When it comes to racing and sailing competitions, every team member has a particular skill set that enables the crew to work as one and ultimately be successful. Picking the best tacticians, helmsmen or trimmers is more likely to contribute significantly toward a regatta win than a mastman, sewerman. grinder, offside trimmer, or floater. These are the “secondary” positions that many teams fill with less experienced sailors and are reserved for amateurs in classes with limitations on professional sailors. However, no team member should be ignored and communication between them should be of paramount importance.
There are high-level requirements to be consistently successful as a crew. This also involves the skipper, whose leadership guides the team through thick and thin. Although no two leadership styles are the same, successful skippers have in common calm and confidence, navigation and seamanship knowledge, organizational and interpersonal skills and, above all, courage. Being available whenever called goes a long way towards gaining the crew’s respect. A good skipper should promote fairness and listen to his crew’s suggestions.
As part of the team developing process it’s important to reward loyalty and those who stick with the program. This will foster the team spirit and ensure everyone enjoys the sailing. Following these tips will improve the team’s performance and transform it from a collection of individuals to a well-oiled machine.
1. Always be prepared
Never take racing lightly, no matter how many regattas you’ve participated in. Spend the necessary time to become not just proficient, but perfect. Always check the weather forecast before leaving the house and only bring warm and comfortable gear you will be wearing. Bring a watch and a roll of electrical tape, regardless of position. Be familiar not only with your role but with others’ as well. You never know when you may be asked to fill in and having one crewmember versatile enough to handle a few positions will make it easier to fill out the crew.
Being in good shape improves mental focus during and after a race, as out-of-shape sailors are slow to recover when things go wrong. It always pays to be physically fit, no matter the demands of your position. Additionally, maintaining your fitness makes it easier to change your weight as required by different boats, without sacrificing your health. This opens up more opportunities.
2. Do your part
Sailing a big boat well means doing many little things at exactly the right time and a great team brings out the best in each other, creating a seamless operation where everyone is focused on doing their part. Don’t hesitate to point out something that looks wrong, but first make sure everything is right in your area.

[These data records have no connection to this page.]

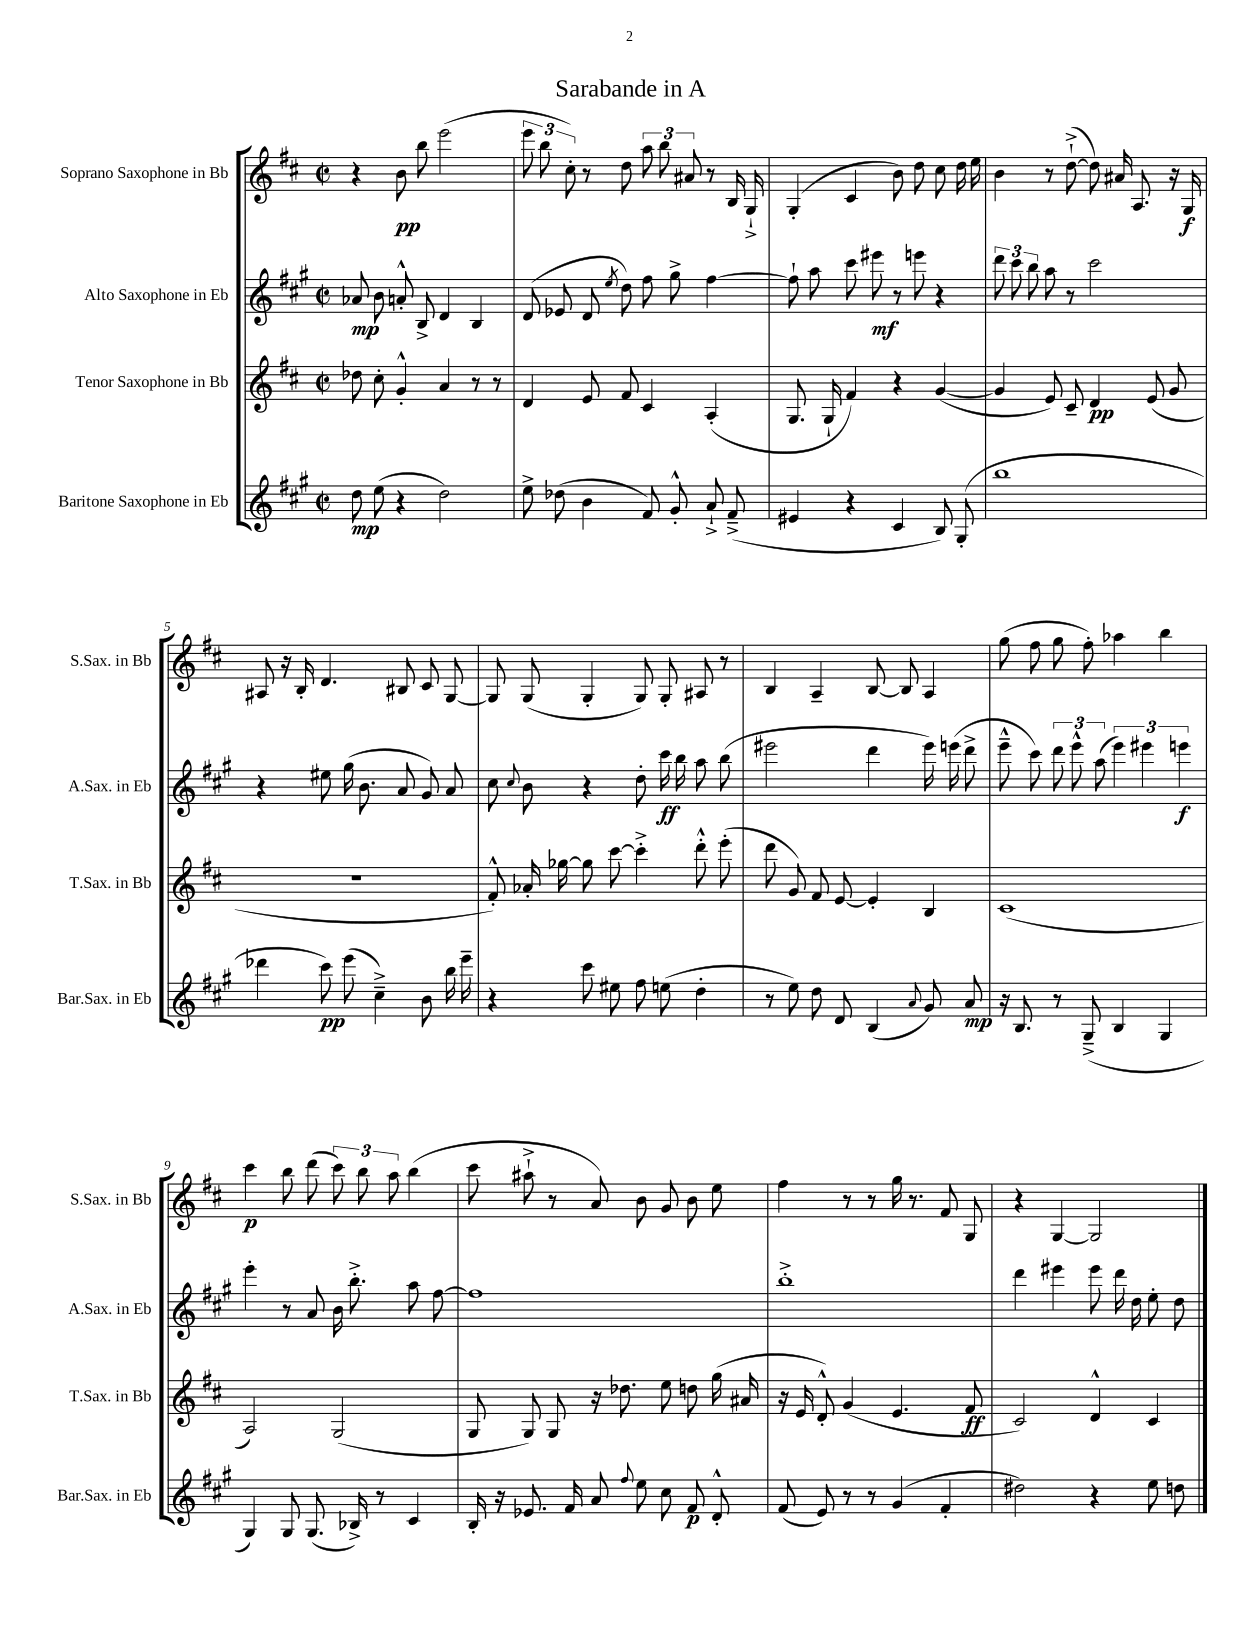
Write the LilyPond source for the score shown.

\header { title = "Sarabande in A" }
<<
\new StaffGroup <<
\new Staff = "s0" \with { instrumentName = "Soprano Saxophone in Bb" shortInstrumentName = "S.Sax. in Bb" } {
    \clef treble \key d \major \defaultTimeSignature \time 2/2
    \autoBeamOff r4 b'8\pp b''8 e'''2( |
    \tuplet 3/2 { e'''8 b''8 cis''8-.) } r8 d''8 \tuplet 3/2 { a''8 b''8 ais'8 } r8 b16 g16-!-> |
    g4-.( cis'4 b'8) d''8 cis''8 d''16 e''16 |
    b'4 r8 d''8~-!->( d''8) ais'16 a8. r16 g16\f |
    ais8 r16 b16-. d'4. bis8 cis'8 g8~ |
    g8 g8( g4-. g8) g8-. ais8 r8 |
    b4 a4-- b8~ b8 a4 |
    g''8( fis''8 g''8 fis''8-.) aes''4 b''4 |
    cis'''4\p b''8 d'''8( \tuplet 3/2 { cis'''8) b''8 a''8 } b''4( |
    cis'''8 ais''8-!-> r8 a'8) b'8 g'8 b'8 e''8 |
    fis''4 r8 r8 g''16 r8. fis'8 g8 |
    r4 g4~ g2 \bar "|." |
}
\new Staff = "s1" \with { instrumentName = "Alto Saxophone in Eb" shortInstrumentName = "A.Sax. in Eb" } {
    \clef treble \key a \major \defaultTimeSignature \time 2/2
    \autoBeamOff aes'8\mp b'8 a'8-.-^ b8-> d'4 b4 |
    d'8( ees'8 d'8 \acciaccatura { e''8 } d''8) fis''8 gis''8-> fis''4~ |
    fis''8-! a''8 cis'''8 eis'''8\mf r8 e'''8 r4 |
    \tuplet 3/2 { d'''8 cis'''8 b''8 } a''8 r8 cis'''2 |
    r4 eis''8 gis''16( b'8. a'8 gis'8) a'8 |
    cis''8 \appoggiatura { cis''8 } b'8 r4 d''8-. cis'''16\ff b''16 a''8 b''8( |
    eis'''2 d'''4 eis'''16) e'''16( d'''8-> |
    e'''8---^ cis'''8) \tuplet 3/2 { d'''8 e'''8-^ a''8( } \tuplet 3/2 { e'''4) eis'''4 e'''4\f } |
    e'''4-. r8 a'8 b'16 b''8.-.-> a''8 fis''8~ |
    fis''1 |
    b''1-.-> |
    d'''4 eis'''4 eis'''8 d'''16 d''16 e''8-. d''8 \bar "|." |
}
\new Staff = "s2" \with { instrumentName = "Tenor Saxophone in Bb" shortInstrumentName = "T.Sax. in Bb" } {
    \clef treble \key d \major \defaultTimeSignature \time 2/2
    \autoBeamOff des''8 cis''8-. g'4-.-^ a'4 r8 r8 |
    d'4 e'8 fis'8 cis'4 a4-.( |
    g8. g16-! fis'4) r4 g'4~( |
    g'4 e'8) cis'8-- d'4\pp e'8( g'8 |
    R1 |
    fis'8-.-^) aes'16-. ges''16~ ges''8 cis'''8~ cis'''4-.-> d'''8-.-^ e'''8-.( |
    d'''8 g'8) fis'8 e'8~ e'4-. b4 |
    cis'1( |
    a2) g2( |
    g8 g8) g8 r16 des''8. e''8 d''8 g''16( ais'16 |
    r16 e'16 d'8-.-^) g'4( e'4. fis'8\ff |
    cis'2) d'4-^ cis'4 \bar "|." |
}
\new Staff = "s3" \with { instrumentName = "Baritone Saxophone in Eb" shortInstrumentName = "Bar.Sax. in Eb" } {
    \clef treble \key a \major \defaultTimeSignature \time 2/2
    \autoBeamOff d''8\mp e''8( r4 d''2) |
    e''8-> des''8( b'4 fis'8) gis'8-.-^ a'8-!-> fis'8--->( |
    eis'4 r4 cis'4 b8) gis8-.( |
    b''1 |
    des'''4 cis'''8\pp) e'''8( cis''4--->) b'8 b''16 e'''16-- |
    r4 cis'''8 eis''8 fis''8 e''8( d''4-. |
    r8 e''8) d''8 d'8 b4( \appoggiatura { a'8 } gis'8) a'8\mp |
    r16 b8. r8 gis8--->( b4 gis4 |
    gis4) gis8 gis8.( bes16->) r8 cis'4 |
    b16-. r16 ees'8. fis'16 a'8 \appoggiatura { fis''8 } e''8 cis''8 fis'8\p d'8-.-^ |
    fis'8( e'8) r8 r8 gis'4( fis'4-. |
    dis''2) r4 e''8 d''8 \bar "|." |
}
>>
>>
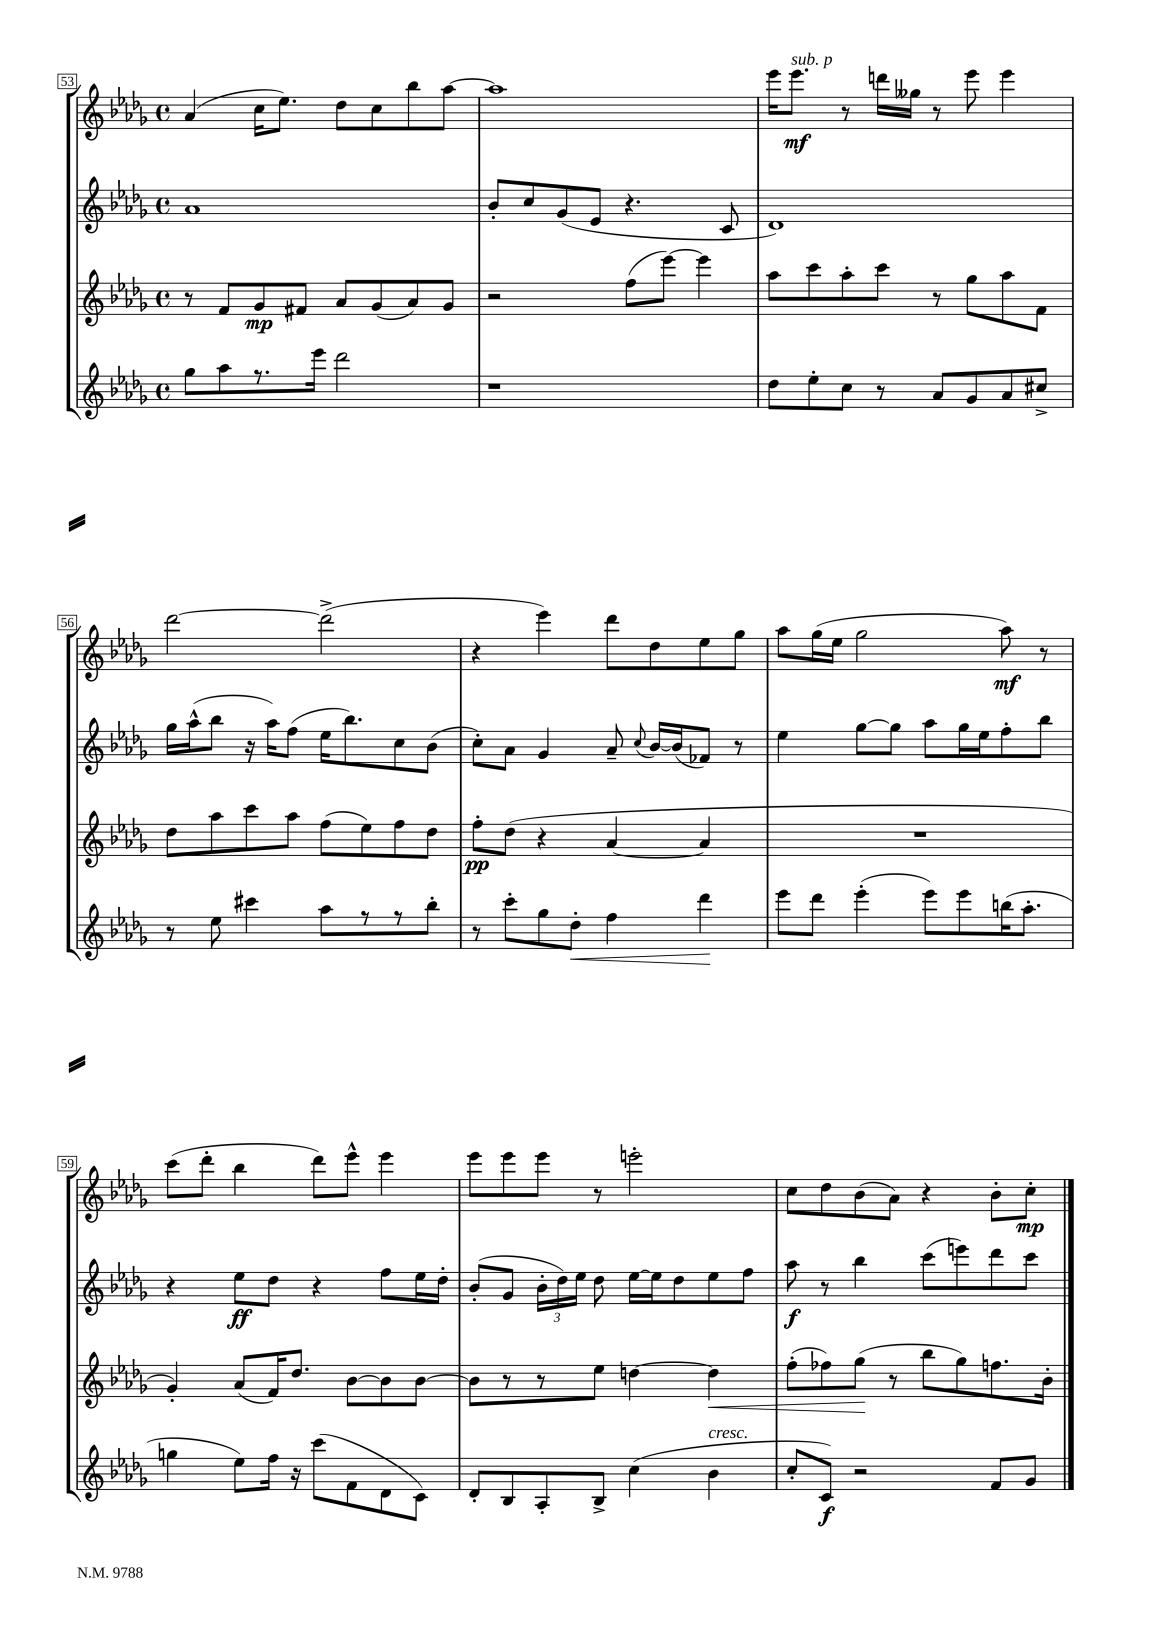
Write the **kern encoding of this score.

**kern	**kern	**kern	**kern
*staff4	*staff3	*staff2	*staff1
*clefG2	*clefG2	*clefG2	*clefG2
*k[b-e-a-d-g-]	*k[b-e-a-d-g-]	*k[b-e-a-d-g-]	*k[b-e-a-d-g-]
*M4/4	*M4/4	*M4/4	*M4/4
*met(c)	*met(c)	*met(c)	*met(c)
8gg-	8r	1a-	(4a-
8aa-	8f	.	.
8.r	8g-	.	16cc
.	.	.	8.ee-)
.	8f#	.	.
16eee-	.	.	.
2ddd-	8a-	.	8dd-
.	(8g-	.	8cc
.	8a-)	.	8bb-
.	8g-	.	[8aa-
=	=	=	=
1r	2r	8b-'	1aa-]
.	.	8cc	.
.	.	(8g-	.
.	.	8e-	.
.	(8ff	4.r	.
.	[8eee-)	.	.
.	4eee-]	.	.
.	.	8c	.
=	=	=	=
8dd-	8aa-	1d-)	16eee-
.	.	.	8.eee-
8ee-'	8ccc	.	.
8cc	8aa-'	.	8r
8r	8ccc	.	16ddd
.	.	.	16gg--
8a-	8r	.	8r
8g-	8gg-	.	8eee-
8a-	8aa-	.	4eee-
8cc#^	8f	.	.
=	=	=	=
8r	8dd-	16gg-	[2ddd-
.	.	(16aa-^^	.
8ee-	8aa-	8bb-	.
4ccc#	8ccc	16r	.
.	.	16aa-)	.
.	8aa-	(8ff	.
8aa-	(8ff	16ee-	(2ddd-^]
.	.	8.bb-)	.
8r	8ee-)	.	.
8r	8ff	8cc	.
8bb-'	8dd-	(8b-	.
=	=	=	=
8r	8ff'	8cc')	4r
8ccc'	(8dd-	8a-	.
8gg-	4r	4g-	4eee-)
8dd-'	.	.	.
4ff	[4a-	8a-~	8ddd-
.	.	8qqcc	.
.	.	[16b-	8dd-
.	.	(16b-]	.
4ddd-	4a-]	8f-)	8ee-
.	.	8r	8gg-
=	=	=	=
8eee-	1r	4ee-	8aa-
8ddd-	.	.	(16gg-
.	.	.	16ee-
(4eee-'	.	[8gg-	2gg-
.	.	8gg-]	.
8eee-)	.	8aa-	.
8eee-	.	16gg-	.
.	.	16ee-	.
(16bb	.	8ff'	8aa-)
8.aa-'	.	.	.
.	.	8bb-	8r
=	=	=	=
4gg	4g-')	4r	(8ccc
.	.	.	8ddd-'
8ee-)	(8a-	8ee-	4bb-
16ff	16f)	8dd-	.
16r	8.dd-	.	.
(8ccc	.	4r	8ddd-)
8f	[8b-	.	8eee-^^
8d-	8b-]	8ff	4eee-
8c)	[8b-	16ee-	.
.	.	16dd-'	.
=	=	=	=
8d-'	8b-]	(8b-'	8eee-
8B-	8r	8g-	8eee-
8A-'	8r	24b-'	8eee-
.	.	24dd-)	.
.	.	24ee-	.
8B-^	8ee-	8dd-	8r
(4cc	[4dd	[16ee-	2eee'
.	.	16ee-]	.
.	.	8dd-	.
4b-	4dd]	8ee-	.
.	.	8ff	.
=	=	=	=
8cc'	(8ff'	8aa-	8cc
8c)	8ff-)	8r	8dd-
2r	(8gg-	4bb-	(8b-
.	8r	.	8a-)
.	8bb-	(8ccc	4r
.	8gg-)	8eee)	.
8f	8.ff	8ddd-	8b-'
8g-	.	8ccc	8cc'
.	16b-'	.	.
==	==	==	==
*-	*-	*-	*-
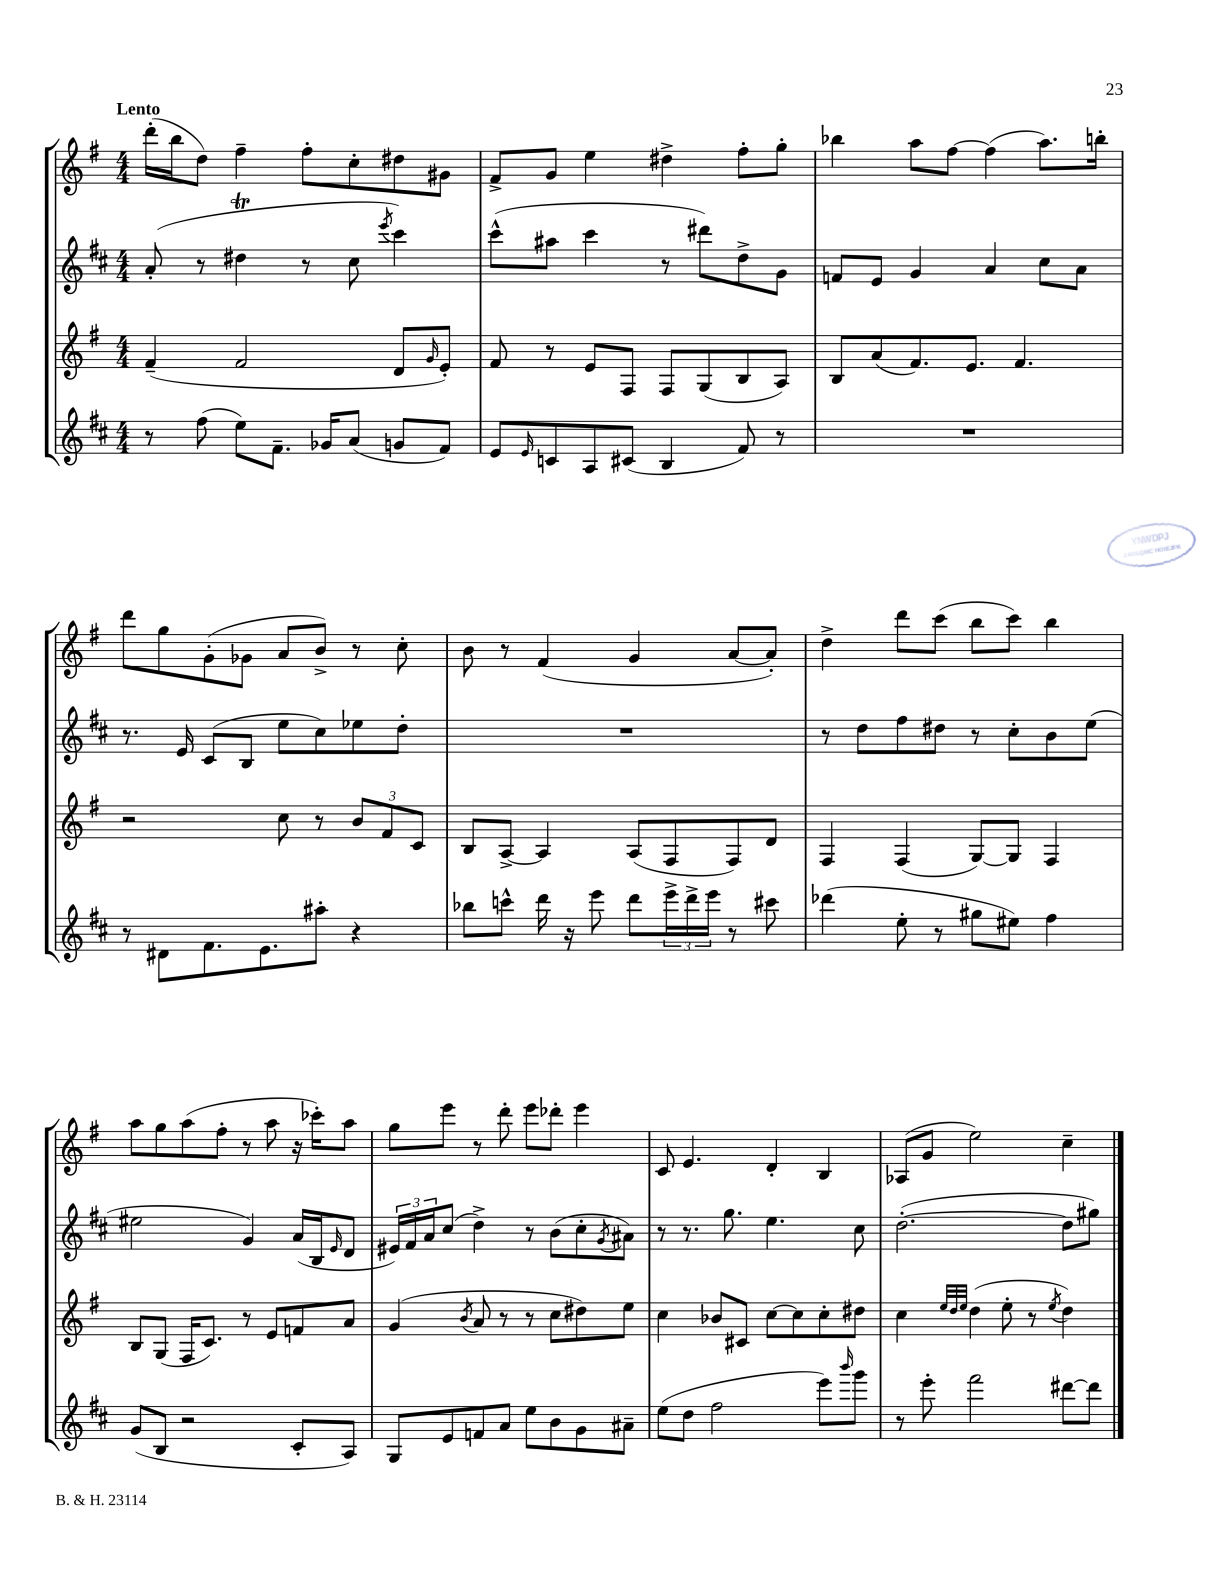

Whatever your role on a boat, you have to take ownership of your space and minimize the need for direction. Try to be proactive and anticipate the skipper. For example, the more you correctly move your weight before the skipper asks, the more your team is gaining. Upwind in lighter air, listen to the calls for puff and lull and slide your weight in and out accordingly. Downwind, crew weight is an effective way to steer the boat: if the trimmer feels light, slide to leeward to go up; if there’s a puff, press to weather to go down.
Communication between teammates is always important to ensure a smooth sailing and even more so when operating outside the standard playbook. Always make everyone aware of your moves before you make them and allow the skipper to pick the best time for you to go.
After the race, regardless of result, it’s useful to break down what worked and what didn’t, focusing on specifics that can be improved on. When discussing tactics or strategy, avoid arguments and finger pointing. The last race is history; the key is how you can use that experience going forward.
Adding one new person to a crew creates a completely new dynamic. Take the time to get everyone on the same page for the key maneuvers and determine how the in-race communication should go, what the tactician and helmsman want to hear.
4. Don’t delay
Start racing when you get to the boat. There’s always something to do: start rigging, prepare the sails, organize down below, etc. If something’s wrong, or missing, you’ll catch it early and give your team time to rectify the situation.
5. Stay focused
It’s essential to stay mentally connected to the race, even on positions that involve long periods of inactivity. Always be aware of your surroundings and tuned in to the crew. Even if you don’t agree with a decision made by the tactician or the driver, don’t let your mind wander to what might be. Adapt to whatever call is made and focus on what you can do to make the best of the current situation.
6. Take care of non-race roles
Building a successful program requires as much work off the water as on it. Focusing on the team’s performance includes things like nutrition and hydration, interior management (minimizing excess weight and organizing sail placement), and sail management, gear maintenance so it’s important to have one or more people to take care of these things.
7. Know the plan
Race results are largely influenced by the tactical call of the approach and then by the execution of the plan. The tactics won’t matter if the crew is unsure of the plan or the call comes too late. This is most critical for the bowman, because of the physical separation to the call makers and the impact of a breakdown on the bow. When in doubt, pass the information up the rail in a calm manner.
8. Find a motivator
It helps to appoint a person that will make sure the team is more than the sum of its parts, someone with just enough motivation to inspire others and keep them focused. This person will usually have a positive influence, encouraging the team to look forward, not behind, and to never give up. On the other hand, reminding a team that one great race doesn’t make a regatta or a season can be invaluable too. On the water, he or she will be active and engaged in the racing, maintaining a positive attitude.
9. Check out the competition
There are of course moments when the boat isn’t going well. The ability to quickly diagnose and correct is extremely important so you might want to look for differences in nearby boats that are going well.